We're a streaming application that's writes parquet files to HDFS to a partitioned ( partitioned by day and one more custom integer customer id) impala folder. We need to run refresh table in order to make Impala aware of the new files. The files are generated every minute and we run refresh table command every 2 minutes.
We're two options 1) Run "refresh table <table name>" or 2) use "refresh table partition <partition spec>" ( available in CDH 5.11 / 5.10 onwards that refresh perticular partition.
In terms of total time taken; "Refresh table <table name>" is very efficient in terms of time taken. It takes ~ 20 seconds or someting vs 5-7 seconds for each partition using "refresht able <table name > <partition spec>.
I'd like to ask community and especially Impala team; what is recommanded to use in use case like ours. Running 30 individual refresh every minute or running one ? Or is there a third option that we don't know about ?
- In general, the suggestion is to run as few 'refresh'es as possible. So I'd suggest running a 'refresh <table>' every 20 mins than running a 'refresh <partition>' every 2 mins if that meets your application SLAs.
- Each refresh triggers a spike in working memory on the Catalog (and the Impalads) due to thrift serialization (and deserialization on the Impalads) and the cost is constant irrespective of whether you run a refresh on the table or the partition since we serialize (and deserialize) the whole table object. This can be costly if the partitioned table is huge or with lots of files and blocks. (https://issues.apache.org/jira/browse/IMPALA-3127)

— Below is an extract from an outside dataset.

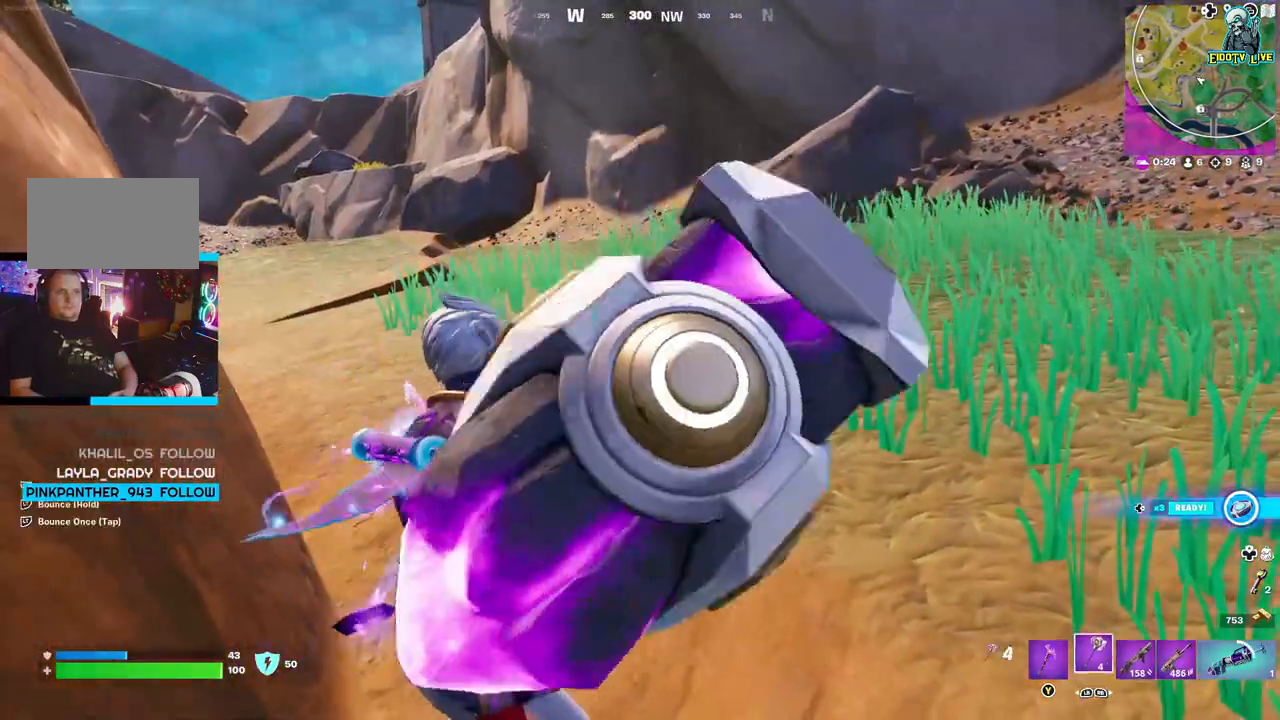
{"buttons": [], "left_stick": "center", "right_stick": "right", "events": [[133, "right_stick", "right"]]}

- FWIW, these load operations are much faster (~2x on secure and ~5x on insecure) starting CDH5.14 due to performance enhancements.
We've requirement fro low latency data availability. So there is a pressure to run this even more frequently not less. Would it help if we allocate more memory to catalog service or statestore service ?
In that case, you could try "refresh <partition>" and see the peak JVM memory usage on the Catalogds and the Impalads and if it is close to hitting OOM, increase the -Xmx .
Also, from our experience, using incremental stats with high refresh load can quickly trigger OOM issues. So, better not to rely on them.
Is there a way we can refresh multiple partitions in a single statement?.
What I am trying to execute is something like "refresh <table_name> partition ( col in ('val1','val2',val3'......))". So that I do not have to fire multiple refresh queries.
If it is not present, are there plans to bring this feature anytime in the near future?.